A couple years ago I was reading through a book of Christian history, and I came across a story explaining the origin of chapels. The legend begins with St. Martin, a roman soldier from the mid-300s who was traveling through, what is now, France. He had been from a Pagan family, focused mostly on his military career. He was approaching the city gates of Amiens after a long conquest. As he entered the city, he spotted a homeless man shivering in the cold and rain. Martin was overcome with emotion. He approached the man and slowly removed his long red cape which was part of the Roman uniform. He removed his sword and split the cape in two, giving one half to the beggar in hopes of keeping him warm.


That night, as the story has been told through history, Martin had a vision in his sleep. In his dream the man who he had covered with his torn robe revealed himself as Christ. Christ then said to him, “Martin [who did not know me] clothed me with his robe.” Martin was so moved by this encounter, he immediately left to find a Christian church to be baptized, pledging to become a member of the clergy.


What does this have to do with refuge and what does this have to do with chapels? As far as the word chapel- the old language word for cape was “Cappellanu”. Christian buildings, supposedly containing pieces of that original cape were constructed and called, “Capellas”. Over time that word would morph into the word “Chapel”. The word chaplain would also descend from “Cappellanu”.


How this ties into refuge is more theological. Chapels that dotted the countryside were smaller than churches, they tended to be open twenty-four hours a day. They also usually had a caretaker present to help those who came unannounced. Chapels became the symbolic representation of that torn cape that clothed the homeless shivering man. That cape provided refuge in a cold world. A random act of kindness from a stranger. Chapels served as places for people to come in out of the cold, people might have even found food there. Chapels were there to serve the stranger- just as Christ had done so long ago.


We are in a world where many still need refuge. Refuge from what is left to be defined by the person needing it. In reflecting on the actions of St. Martin we see a clear moral point to be made. When we help the stranger we will encounter Christ, so much so that we will be reminded that Christ was present with those in need, long before we ever gave a moment’s thought towards it. But digging a little deeper another question begins to arise- are we behaving as churches or are we behaving as chapels?


One of the ironies of chapels is that as they were first beginning to spread, they were thought of as less important than established churches. However people began to seek out chapels more than churches. People knew they could find nourishment from a chapel, where they might find everything else from a big church. They needed refuge and a chapel provide that, no questions asked. They were a literal refuge, a torn cape for a needing soul.
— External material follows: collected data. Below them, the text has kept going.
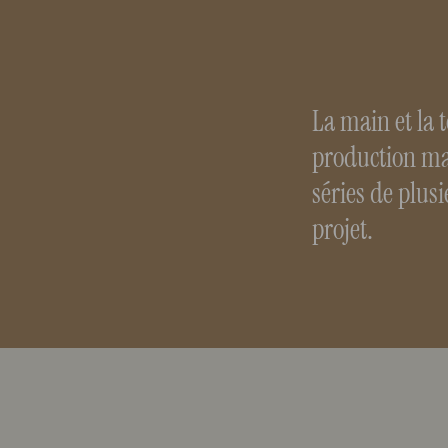
La main et la 
production ma
séries de plusi
projet.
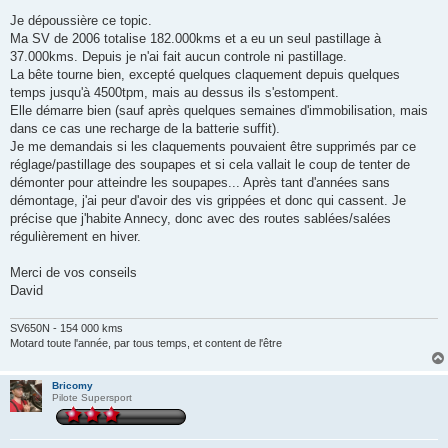
a
g
Je dépoussière ce topic.
e
Ma SV de 2006 totalise 182.000kms et a eu un seul pastillage à
37.000kms. Depuis je n'ai fait aucun controle ni pastillage.
La bête tourne bien, excepté quelques claquement depuis quelques
temps jusqu'à 4500tpm, mais au dessus ils s'estompent.
Elle démarre bien (sauf après quelques semaines d'immobilisation, mais
dans ce cas une recharge de la batterie suffit).
Je me demandais si les claquements pouvaient être supprimés par ce
réglage/pastillage des soupapes et si cela vallait le coup de tenter de
démonter pour atteindre les soupapes... Après tant d'années sans
démontage, j'ai peur d'avoir des vis grippées et donc qui cassent. Je
précise que j'habite Annecy, donc avec des routes sablées/salées
régulièrement en hiver.
Merci de vos conseils
David
SV650N - 154 000 kms
Motard toute l'année, par tous temps, et content de l'être
Bricomy
Pilote Supersport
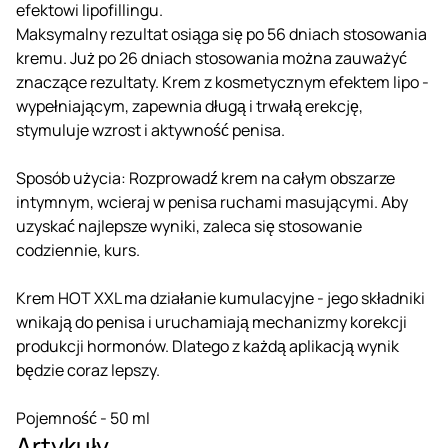
efektowi lipofillingu.
Maksymalny rezultat osiąga się po 56 dniach stosowania
kremu. Już po 26 dniach stosowania można zauważyć
znaczące rezultaty. Krem z kosmetycznym efektem lipo -
wypełniającym, zapewnia długą i trwałą erekcję,
stymuluje wzrost i aktywność penisa.
Sposób użycia: Rozprowadź krem na całym obszarze
intymnym, wcieraj w penisa ruchami masującymi. Aby
uzyskać najlepsze wyniki, zaleca się stosowanie
codziennie, kurs.
Krem HOT XXL ma działanie kumulacyjne - jego składniki
wnikają do penisa i uruchamiają mechanizmy korekcji
produkcji hormonów. Dlatego z każdą aplikacją wynik
będzie coraz lepszy.
Pojemność - 50 ml
Artykuły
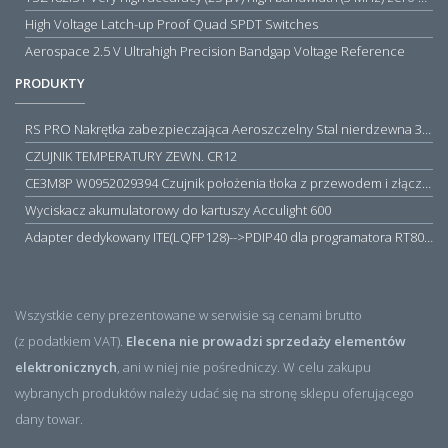
High Voltage Latch-up Proof Quad SPDT Switches
Aerospace 2.5 V Ultrahigh Precision Bandgap Voltage Reference
PRODUKTY
RS PRO Nakrętka zabezpieczająca Aeroszczelny Stal nierdzewna 316 Zwykłe
CZUJNIK TEMPERATURY ZEWN. CR12
CE3M8P W0952029394 Czujnik położenia tłoka z przewodem i złączem M8, PNP NO, 10...30VDC, 100mA, METALWORK, METAL WORK jak MZT1-0
Wyciskacz akumulatorowy do kartuszy Acculight 600
Adapter dedykowany ITE(LQFP128)-->PDIP40 dla programatora RT809H/RT809F (simple)
Wszystkie ceny prezentowane w serwisie są cenami brutto
(z podatkiem VAT).
Elecena nie prowadzi sprzedaży elementów
elektronicznych
, ani w niej nie pośredniczy. W celu zakupu
wybranych produktów należy udać się na stronę sklepu oferującego
dany towar.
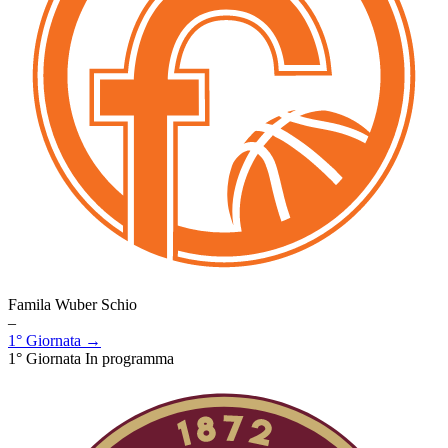
Famila Wuber Schio
–
1° Giornata →
1° Giornata
In programma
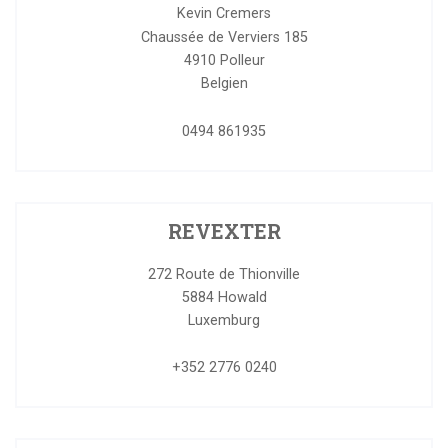
Kevin Cremers
Chaussée de Verviers 185
4910
Polleur
Belgien
0494 861935
REVEXTER
272 Route de Thionville
5884
Howald
Luxemburg
+352 2776 0240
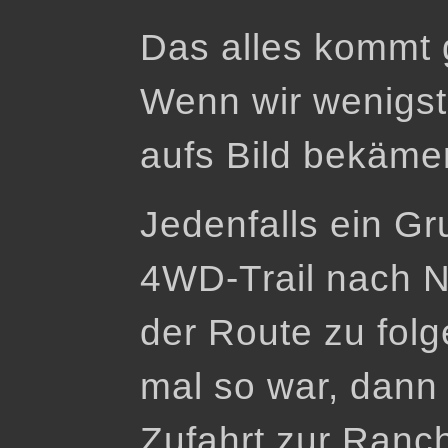
Das alles kommt 
Wenn wir wenigste
aufs Bild bekämen
Jedenfalls ein Gr
4WD-Trail nach 
der Route zu folge
mal so war, dann
Zufahrt zur Ranc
As we begin to move into a hectic time of the year, I find myself needing refuge from the constant. Perhaps you can relate. There is certainly a rush in the air, an urgency to do—anything, or something anyways. Meetings, gatherings, events, cleaning, shopping, planning, the list goes on. I find myself asking, am I feeling nourished or am I in need of refuge from the hectic? As we saw with St. Martin and the man in need, we encounter Christ in the refuge. It is difficult to find a nourishing, spiritual, relationship with God when we are focused on just getting through the next week. It is in refuge where we actually hear the answers to our prayers, or find discernment in what we are to do.
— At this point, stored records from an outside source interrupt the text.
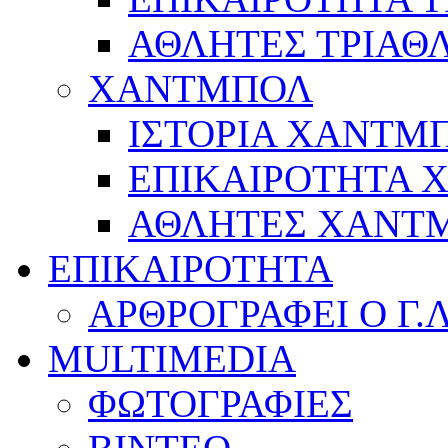
ΑΘΛΗΤΕΣ ΤΡΙΑΘ
ΧΑΝΤΜΠΟΛ
ΙΣΤΟΡΙΑ ΧΑΝΤΜ
ΕΠΙΚΑΙΡΟΤΗΤΑ
ΑΘΛΗΤΕΣ ΧΑΝΤ
ΕΠΙΚΑΙΡΟΤΗΤΑ
ΑΡΘΡΟΓΡΑΦΕΙ Ο Γ.
MULTIMEDIA
ΦΩΤΟΓΡΑΦΙΕΣ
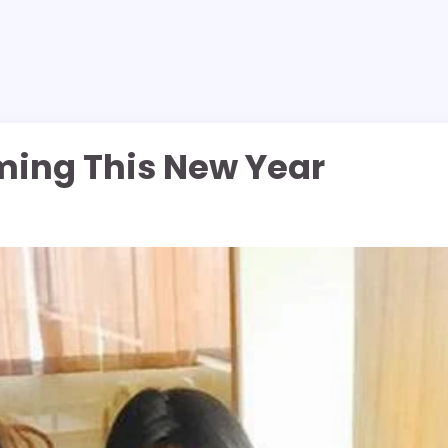
ming This New Year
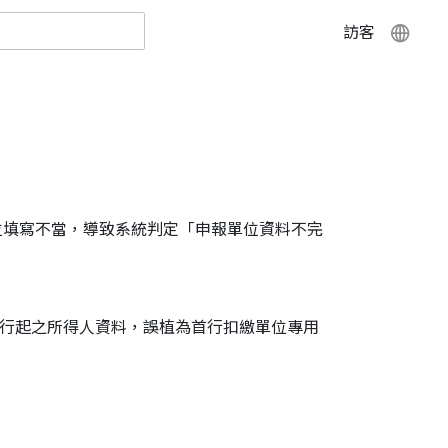
訪客
欄位填寫不當，導致系統判定「申報單位資料不完
二行起之所得人資料，誤植為首行扣繳單位專用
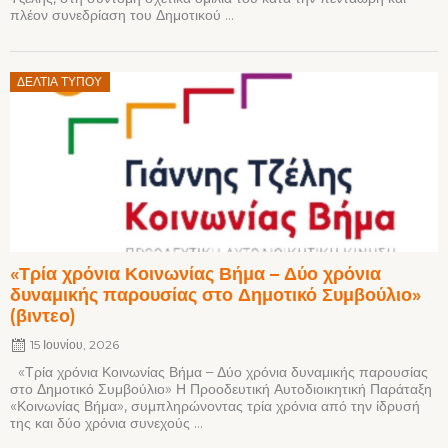
πλέον συνεδρίαση του Δημοτικού ...
Posted
ΔΕΛΤΊΑ ΤΎΠΟΥ
on
«Τρία χρόνια Κοινωνίας Βήμα – Δύο χρόνια
δυναμικής παρουσίας στο Δημοτικό Συμβούλιο»
(βιντεο)
15 Ιουνίου, 2026
«Τρία χρόνια Κοινωνίας Βήμα – Δύο χρόνια δυναμικής παρουσίας
στο Δημοτικό Συμβούλιο» Η Προοδευτική Αυτοδιοικητική Παράταξη
«Κοινωνίας Βήμα», συμπληρώνοντας τρία χρόνια από την ίδρυσή
της και δύο χρόνια συνεχούς ...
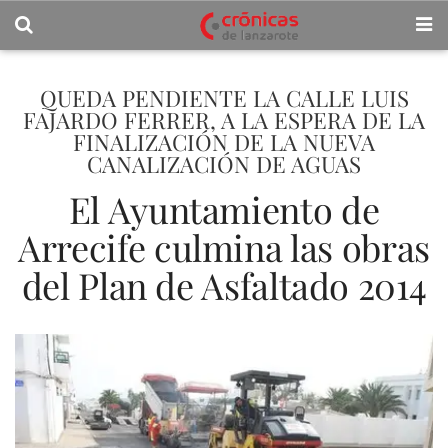
QUEDA PENDIENTE LA CALLE LUIS
FAJARDO FERRER, A LA ESPERA DE LA
FINALIZACIÓN DE LA NUEVA
CANALIZACIÓN DE AGUAS
El Ayuntamiento de
Arrecife culmina las obras
del Plan de Asfaltado 2014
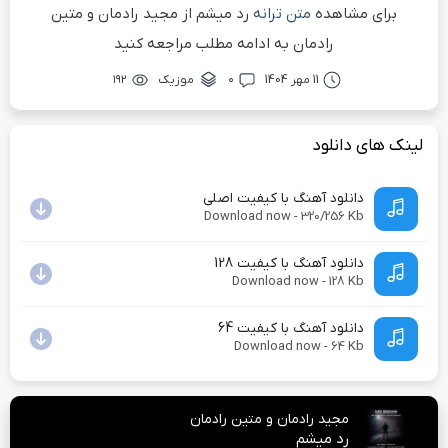
برای مشاهده
متن ترانه
رد میشم از مجید رادمان و متین
رادمان به ادامه مطلب مراجعه کنید
11 مهر 1404
۰
موزیک
۱۹۲
لینک های دانلود
دانلود آهنگ با کیفیت اصلی
Download now - 320/256 Kb
دانلود آهنگ با کیفیت 128
Download now - 128 Kb
دانلود آهنگ با کیفیت 64
Download now - 64 Kb
مجید رادمان و متین رادمان
رد میشم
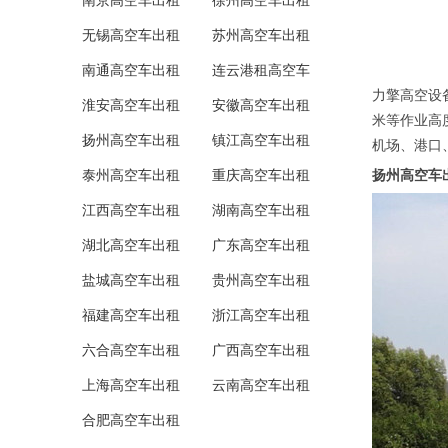
南京高空车出租
徐州高空车出租
无锡高空车出租
苏州高空车出租
南通高空车出租
连云港租高空车
力擎高空设
淮安高空车出租
安徽高空车出租
米等作业高
扬州高空车出租
镇江高空车出租
机场、港口
泰州高空车出租
重庆高空车出租
扬州高空车
江西高空车出租
湖南高空车出租
湖北高空车出租
广东高空车出租
盐城高空车出租
贵州高空车出租
福建高空车出租
浙江高空车出租
六合高空车出租
广西高空车出租
上海高空车出租
云南高空车出租
合肥高空车出租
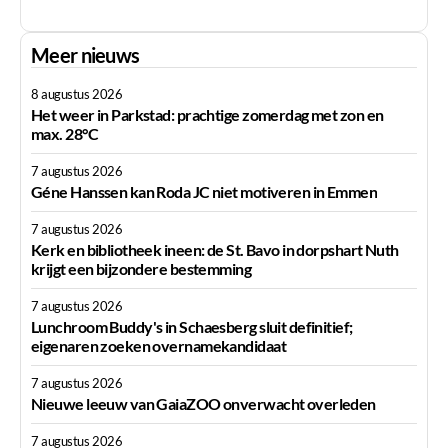
Meer nieuws
8 augustus 2026
Het weer in Parkstad: prachtige zomerdag met zon en
max. 28°C
7 augustus 2026
Géne Hanssen kan Roda JC niet motiveren in Emmen
7 augustus 2026
Kerk en bibliotheek ineen: de St. Bavo in dorpshart Nuth
krijgt een bijzondere bestemming
7 augustus 2026
Lunchroom Buddy's in Schaesberg sluit definitief;
eigenaren zoeken overnamekandidaat
7 augustus 2026
Nieuwe leeuw van GaiaZOO onverwacht overleden
7 augustus 2026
From time to time most Christians will find themselves in a period of discussing the topic of “refuge”. Perhaps we say this to describe the relation we have with Christ- we find refuge in him. It may be a word heard on the news in discussion of Ukrainians seeking refuge from war, or immigrants at our Southern boarder receiving refugee status. Just as common, you might be finding yourself in a state where you are needing refuge. It is my hope for all of us, that we find ways to be still during the holiday season. In what areas are we needing a piece of a torn cape? Better yet, where are areas in our life that we can cut off and share with a stranger- Just as St. Martin did so long ago?